MATERIAL FOR THIS EXERCISE:
___

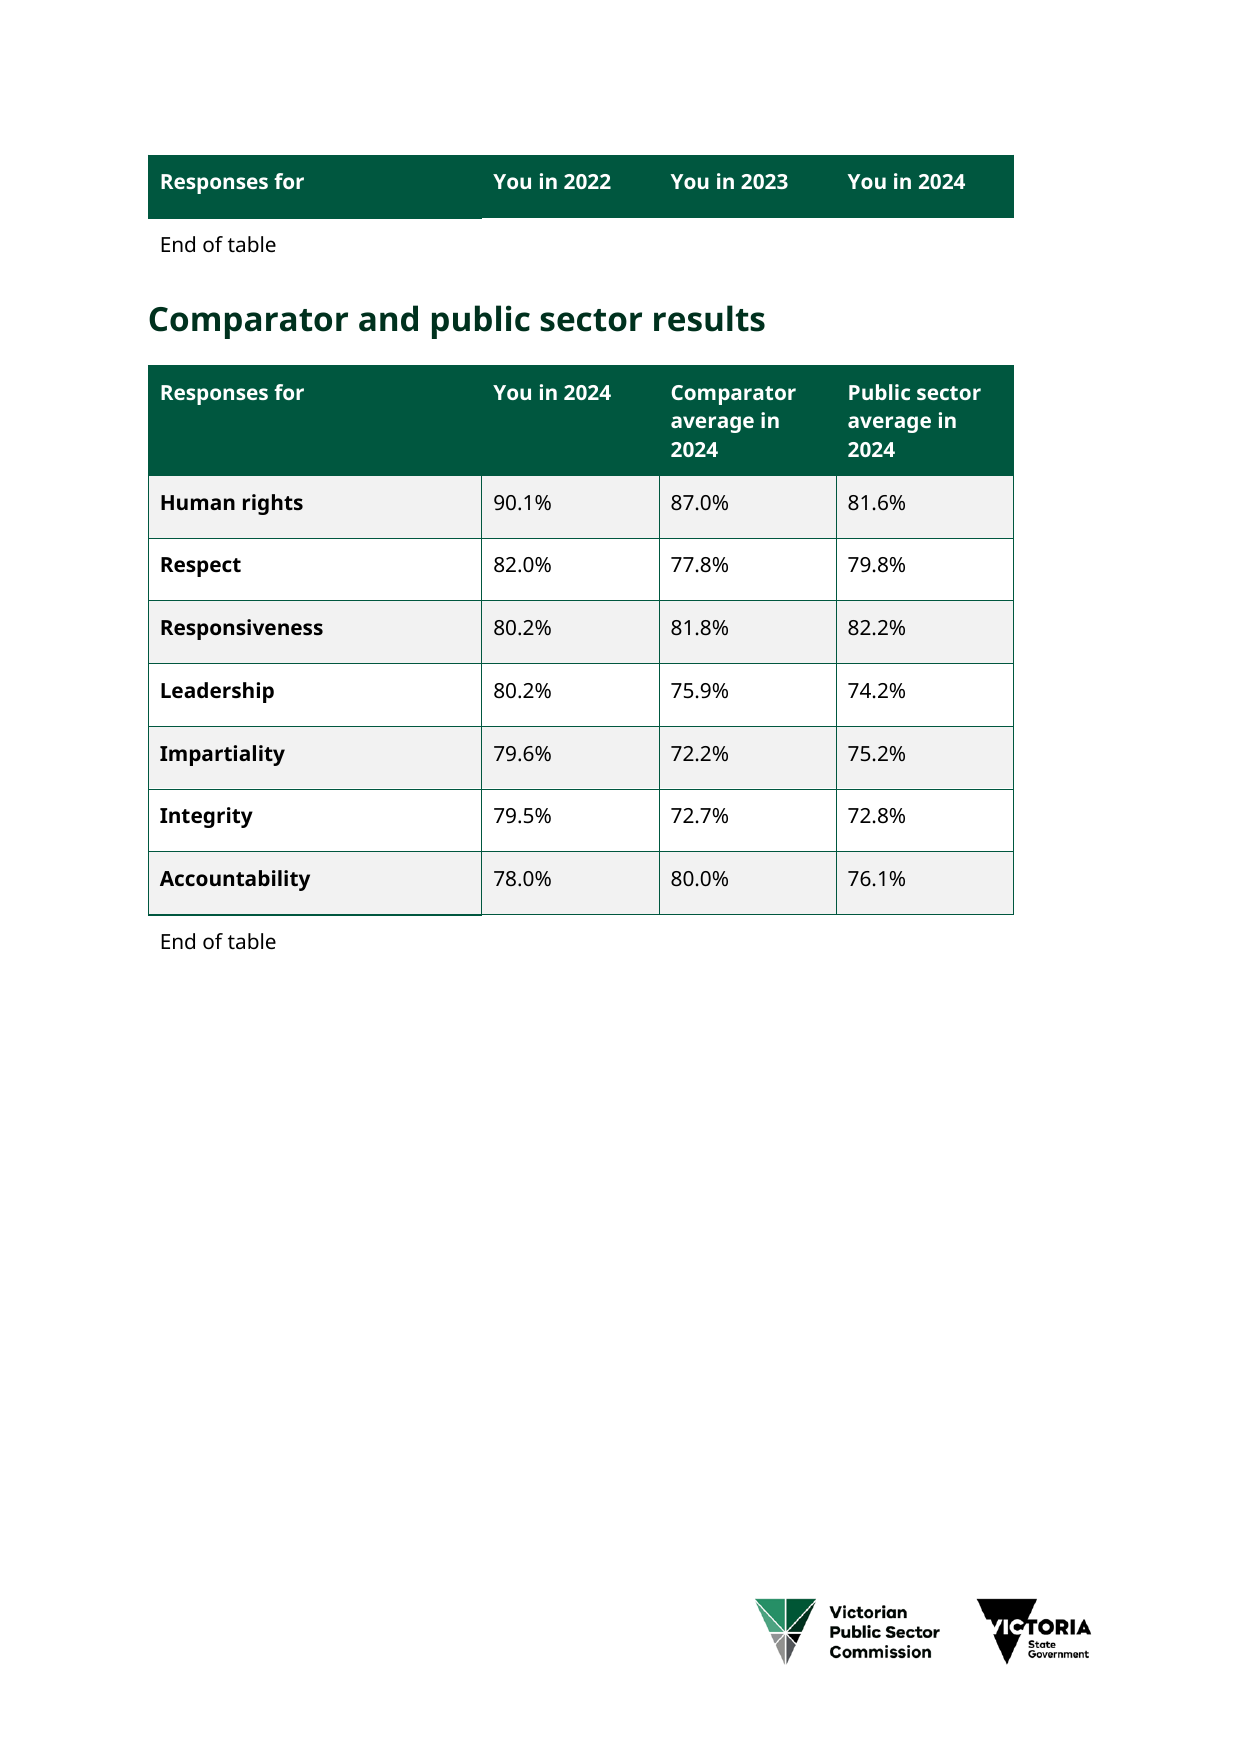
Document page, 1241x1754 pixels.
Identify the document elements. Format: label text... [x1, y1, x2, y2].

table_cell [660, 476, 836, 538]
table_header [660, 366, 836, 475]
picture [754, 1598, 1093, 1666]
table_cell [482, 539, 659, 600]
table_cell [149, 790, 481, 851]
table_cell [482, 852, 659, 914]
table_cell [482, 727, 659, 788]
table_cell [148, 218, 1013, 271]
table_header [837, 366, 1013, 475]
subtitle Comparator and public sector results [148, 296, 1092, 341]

___

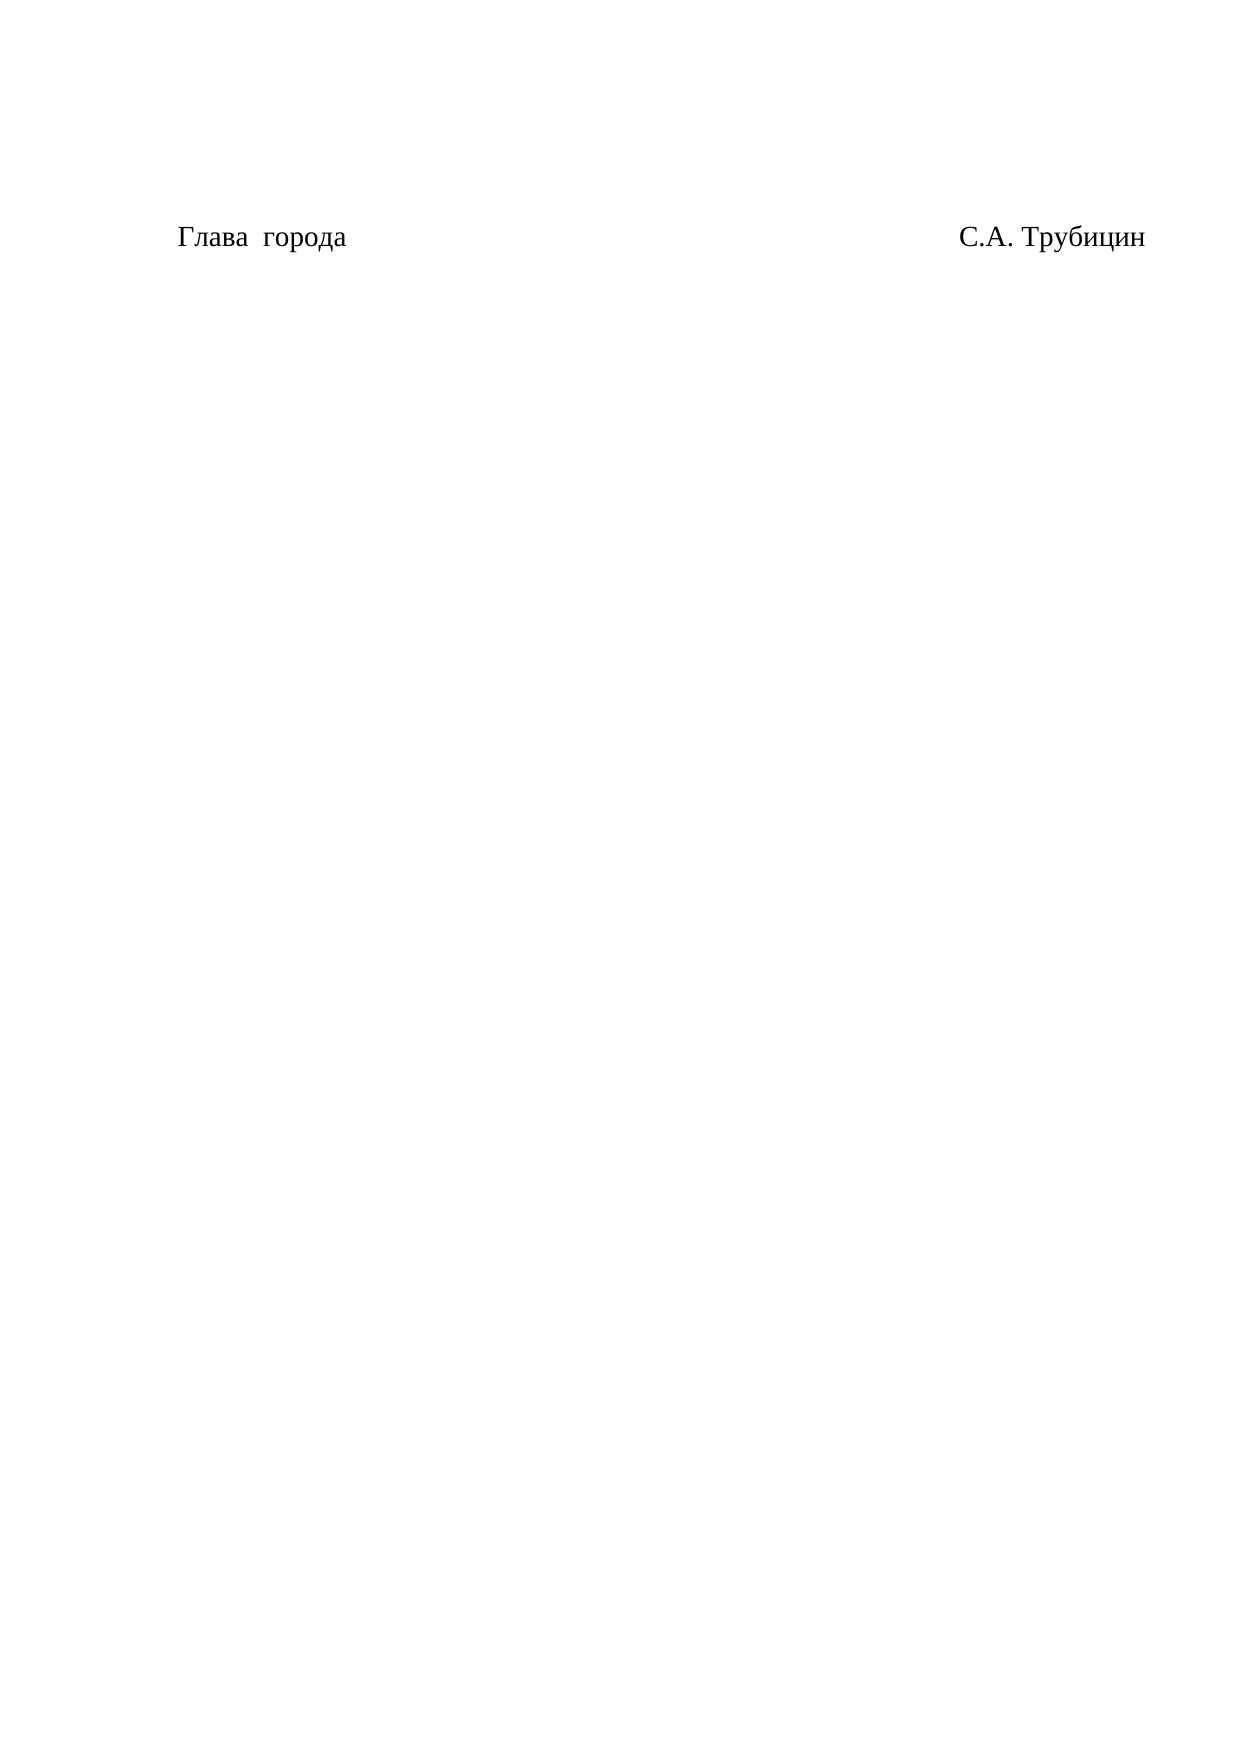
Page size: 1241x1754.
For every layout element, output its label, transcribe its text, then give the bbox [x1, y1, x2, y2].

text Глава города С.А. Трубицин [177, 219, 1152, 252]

___

Of the lines above, retype only those from the line containing "Document page, 1241x1754 pixels." through the line containing "table_cell [148, 218, 1013, 271]", including both, exactly.

OUTPUT BELOW:
Document page, 1241x1754 pixels.
Identify the document elements. Format: label text... [x1, y1, x2, y2].

table_cell [660, 476, 836, 538]
table_header [660, 366, 836, 475]
picture [754, 1598, 1093, 1666]
table_cell [482, 539, 659, 600]
table_cell [149, 790, 481, 851]
table_cell [482, 852, 659, 914]
table_cell [482, 727, 659, 788]
table_cell [148, 218, 1013, 271]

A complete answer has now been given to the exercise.